=== THE DATA ===
• • • •
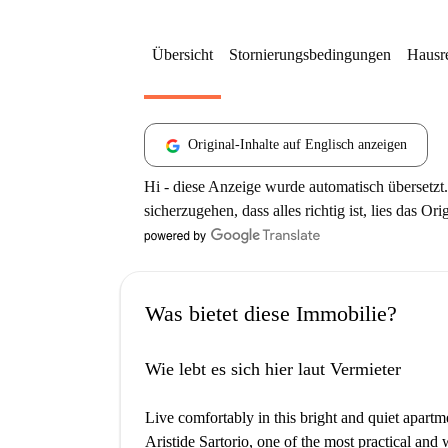
Übersicht
Stornierungsbedingungen
Hausr
Original-Inhalte auf Englisch anzeigen
Hi - diese Anzeige wurde automatisch übersetzt.
sicherzugehen, dass alles richtig ist, lies das Ori
Was bietet diese Immobilie?
Wie lebt es sich hier laut Vermieter
Live comfortably in this bright and quiet apartme
Aristide Sartorio, one of the most practical an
• • • •
=== AIM OF THE TASK ===
Begin at the line containing "Original-Inhalte auf Englisch anzeigen" and reproduce every line through the last one in the records above, exactly.

=== SOLUTION ===
Original-Inhalte auf Englisch anzeigen
Hi - diese Anzeige wurde automatisch übersetzt.
sicherzugehen, dass alles richtig ist, lies das Ori
Was bietet diese Immobilie?
Wie lebt es sich hier laut Vermieter
Live comfortably in this bright and quiet apartme
Aristide Sartorio, one of the most practical an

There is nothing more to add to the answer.